The Wayuu people have long ago discovered groundwater sources in their desert environment. A low spot in the thorny landscape revealed trees that were lacking virtually everywhere else. Large, concrete wells were fashioned with locking metal tops so that others aren’t tempted to draw from their only freshwater source. The people created homes made from mud-bricks wherever they saw fit, and it was nearly impossible to tell why some chose their plots in the most random locations. Some were perched on top of cliffs, looking over the land from their vantage point and into the hot, dry air over the sea. I witnessed my first real sandstorm in Punta Gallinas. Huge, opaque sheets of blonde sediment swirled in slow motion in the distance. Goats munched on parched plants atop the large, blocky headlands while we processed all the beauty.

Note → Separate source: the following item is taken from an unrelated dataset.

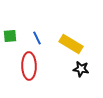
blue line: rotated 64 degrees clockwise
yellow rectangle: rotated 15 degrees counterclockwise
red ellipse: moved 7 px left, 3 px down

We relocated the other hostel run by a guy named Chander, who set up an organized compound of sorts. The weird thing was there weren’t any other travelers around. We were the only ones there to enjoy hammocks, delicious food, and lots of good stories and laughter. As far away as this population is separated from the world they still love themselves some soccer. When a huge game between Colombia and Bolivia was on, a crowd of 15 grew at Chander’s house, presumably because he had satellite TV and a 24-hour generator. When space ran out in his modest dining room people spilled outside, grabbing whatever real estate the small window had to offer. After the game, Ofer organized a soccer match in the lifeless basketball court as the sun went down. Smiles, soccer, and memories ran deep into that night. There is a natural energy that kids latch onto with an almost impossibly effortless ease, and it definitely rubbed off on us. We played until we could barely see the ball anymore, loving every minute of being part of a game with strangers.
Life up in Punta Gallinas is simple. The ocean breathes life into the salty, dry air. At dawn, fathers take their kids out into the warm, choppy waters and pull massive fish from homemade nets. On the morning we left we sat perched on the cliffs at 6AM, while the sun was dissolving the thunderclouds that swept in the night before, watching the boats come back in with their bounties. The fish were almost bigger than the 4 year olds proudly carrying them back to their homes. I took in the entire vista around us as much as possible before our ride back to the mainland pulled in. We loaded the boat, and began our choppy ride back towards Cabo, and then onward to Uribia. The trip was exhausting, eye opening, and lasting. This was Class A traveling, through and through. I don’t know if we will ever get back to this tip of the continent again, but I’m sure glad that we were in that corner of the world.